Dilbert: Lange Haare, Holstenplauze, Trikot, Schal, Rucksack, Bierdose.
Gegenüber: ca. 50 - 60, gut frisiert, schwarzer Anzug, mehr oder weniger in seine Geschäftslektüre vertieft, ´ne Art Dokumententasche.

So, und nun zum anderen Teil des Auftritts:

Dilbert: Sitzt friedlich da und trinkt sein Bier.
Gegenüber: Sitzt allgemein auch friedlich da, pult sich allerdings nebenbei mit den Fingernägeln das halbe Hähnchen vom Vortag aus den Zahnzwischenräumen, falls die Finger nicht gerade in der Nase verschwinden und die Ergebnisse der Bohrungen hinter sich an die Kopfstütze pappen.

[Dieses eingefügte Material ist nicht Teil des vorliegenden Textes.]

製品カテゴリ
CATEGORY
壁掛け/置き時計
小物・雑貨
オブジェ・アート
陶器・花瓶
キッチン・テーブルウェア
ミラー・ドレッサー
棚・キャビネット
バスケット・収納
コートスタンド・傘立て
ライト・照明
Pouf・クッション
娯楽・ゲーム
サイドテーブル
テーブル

Ich konnte mir ein "Mahlzeit" gerade noch verkneifen.

Nebenbei kam noch ein Mädel vorbei, bei dem ich mich fragte, ob bei ihr vorn auf dem Bauchfrei-Shirt "Glotz mir auf den Arsch!" steht. Ich weiss nämlich nicht, warum man sonst den neongrünen Stringtanga oben fünf Zentimeter aus der Jeans gucken lassen sollte.

Nun ja, der Rest von der Fahrt gab schonmal ´nen Vorgeschmack auf den Rest des Tages: Der Zug hatte schon in Rendsburg Verspätung, und musste dann wegen Gegenverkehr auch noch vor der Hochbrücke ´ne Weile halten. Zudem gab es in 60 Meter Umkreis genau drei Toiletten, von denen die eine mit einer achtköpfigen türkischen Familie beim Babywickeln besetzt, und dementsprechend mit einer ziemlichen Schlange davor versehen war. Die anderen beiden waren von vornherein gleich im Eimer.

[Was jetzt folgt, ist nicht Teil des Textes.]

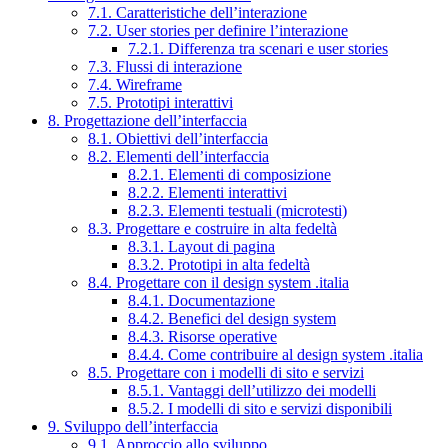
7.1. Caratteristiche dell’interazione
7.2. User stories per definire l’interazione
7.2.1. Differenza tra scenari e user stories
7.3. Flussi di interazione
7.4. Wireframe
7.5. Prototipi interattivi
8. Progettazione dell’interfaccia
8.1. Obiettivi dell’interfaccia
8.2. Elementi dell’interfaccia
8.2.1. Elementi di composizione
8.2.2. Elementi interattivi
8.2.3. Elementi testuali (microtesti)
8.3. Progettare e costruire in alta fedeltà
8.3.1. Layout di pagina
8.3.2. Prototipi in alta fedeltà
8.4. Progettare con il design system .italia
8.4.1. Documentazione
8.4.2. Benefici del design system
8.4.3. Risorse operative
8.4.4. Come contribuire al design system .italia
8.5. Progettare con i modelli di sito e servizi
8.5.1. Vantaggi dell’utilizzo dei modelli
8.5.2. I modelli di sito e servizi disponibili
9. Sviluppo dell’interfaccia
9.1. Approccio allo sviluppo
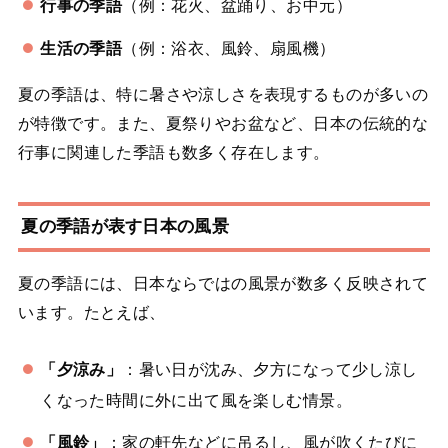
行事の季語
（例：花火、盆踊り、お中元）
生活の季語
（例：浴衣、風鈴、扇風機）
夏の季語は、特に暑さや涼しさを表現するものが多いの
が特徴です。また、夏祭りやお盆など、日本の伝統的な
行事に関連した季語も数多く存在します。
夏の季語が表す日本の風景
夏の季語には、日本ならではの風景が数多く反映されて
います。たとえば、
「夕涼み」
：暑い日が沈み、夕方になって少し涼し
くなった時間に外に出て風を楽しむ情景。
「風鈴」
：家の軒先などに吊るし、風が吹くたびに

Mit drückender Blase stieg ich in Dammtor aus, während drei Gleise weiter gerade die von mir benötigte S21 in Richtung Eidelstedt abfuhr. Egaaal, die fahren an Spieltagen ja alle zehn Minuten... Also erstmal runter zu McDoofnalds und das Pissbecken bis zum Rand füllen, ehe es noch Malheur im Schlüpper gibt.

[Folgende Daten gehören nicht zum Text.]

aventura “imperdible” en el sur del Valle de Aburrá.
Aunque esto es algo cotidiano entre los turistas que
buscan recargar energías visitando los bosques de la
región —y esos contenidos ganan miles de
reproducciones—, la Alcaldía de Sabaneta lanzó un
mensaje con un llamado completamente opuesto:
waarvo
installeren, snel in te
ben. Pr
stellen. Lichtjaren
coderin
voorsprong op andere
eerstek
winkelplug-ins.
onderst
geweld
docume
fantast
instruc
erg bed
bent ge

"Sehr geehrte Fahrgäste, wegen Bauarbeiten verkehrt die S21 heute nur alle 20 Minuten." AAAARGH!

Wat nu? Sechzehn Minuten auf die S21 warten, oder... ja schnell zum Hauptbahnhof, und die S3 quer durchs Rotlichtviertel nehmen. Ob das am Ende wirklich Zeitgewinn gebracht hat darf an dieser Stelle mal stark bezweifelt werden, aber immerhin war ich in Bewegung. Da es in Stellingen immer so ´nen Stau am Ausgang gibt, stieg ich diesmal in Eidelstedt aus, man hatte es ja auch sehr eilig.

"Ich werde kein Bier bei Knappi trinken" (Da vorn ist die Bude), "Ich werde kein Bier bei Knappi trinken" (Oooch, nicht mal ein Döschen?) "Ich werde kein Bier bei Knappi trinken" (Mann, hab ich ´n Durst...) "Ich werde kein Bier bei Knappi trinken" (Dauert doch gar nicht lange) "Ich werde kein Bier bei Knappi trinken" (Wenn ich das weglasse, verlieren die immer...)

"Ein Bier bitte!"

"Gluck gluck gluck gluck RÜLPS!" später stand ich schon am Einlass rum, und ca. fünfzehn Minuten vor Anpfiff traf ich tatsächlich Günni, Hermann, Werner und Daniel unten im Block. Uff, geschafft.

In der Aufstellung durften wir erstmals Thiago Neves begrüssen, während Alex Silva zunächst nur die Bank blieb. Um es gleich vorweg zu nehmen: Neves trat nicht als der grosse Spielmacher auf. Was aber auch ganz logisch ist, es sei denn, man hält ´ne Fussballmannschaft für´n elf Teile Puzzle, bei dem alles sofort perfekt passt wenn man sie zusammengebastelt hat. Neves hatte ein paar ganz gute Aktionen, ein paar misslungene, und bot insgesamt einen ordentlichen (immerhin ein Assist), aber sicher steigerungsfähigen Einstand.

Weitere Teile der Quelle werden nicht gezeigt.